PASSAGE FOR REVIEW: Begin
# Hello from England



## Wyvern (Feb 21, 2004)

Hi Guys,  

My name is Peter I live in a village near Stonehenge in England the place that millions of people from overseas want to visit. We have a cat called Oliver he will 14 in July.


----------



## Zalensia (Aug 25, 2003)

Hey welcome to the forums!


----------



## CATTYBIRD (Jan 24, 2004)

Welcome to the forums!


----------



## kitkat (Sep 22, 2003)

Hello Peter and welcome to the forum. Post some pictures when you can!


----------



## PrincessClaire (Jan 16, 2004)

Hi and welcome to the forums always good to meet someone else from UK


----------



## sentimentalgirl (Jan 29, 2004)

Hi Peter and welcome to the forum!


----------



## karaokekat (Jan 14, 2004)

Welcome Peter... can't wait to see some pics!!


----------



## seashell (Dec 5, 2003)

Welcome to you and Oliver  

seashell


----------



## Mike (Jan 27, 2004)

Hi Peter and welcome to the forum.
PASSAGE FOR REVIEW: End
INFORMATION PROVIDED: Begin
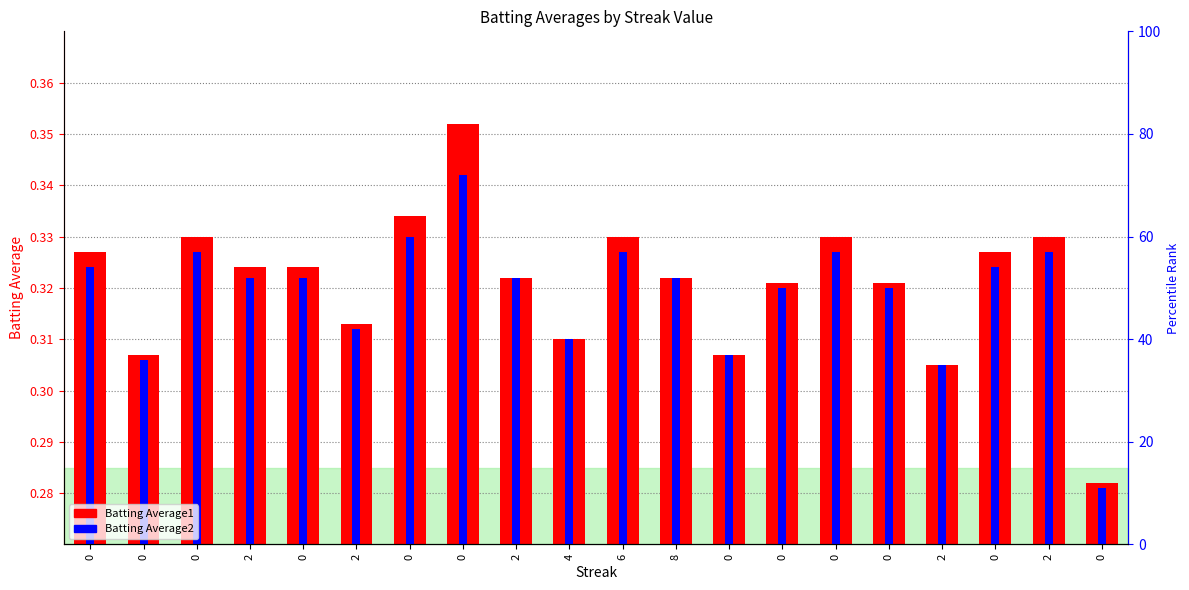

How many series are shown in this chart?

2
INFORMATION PROVIDED: End
■ TASK REQUIREMENTS:
(1) In the welcome thread, what is the name of Peter's cat?
(2) Which usernames in the welcome thread belong to replies that greet Peter by name? List all of them.

■ TASK ANSWERS:
(1) Oliver

(2) kitkat, sentimentalgirl, karaokekat, Mike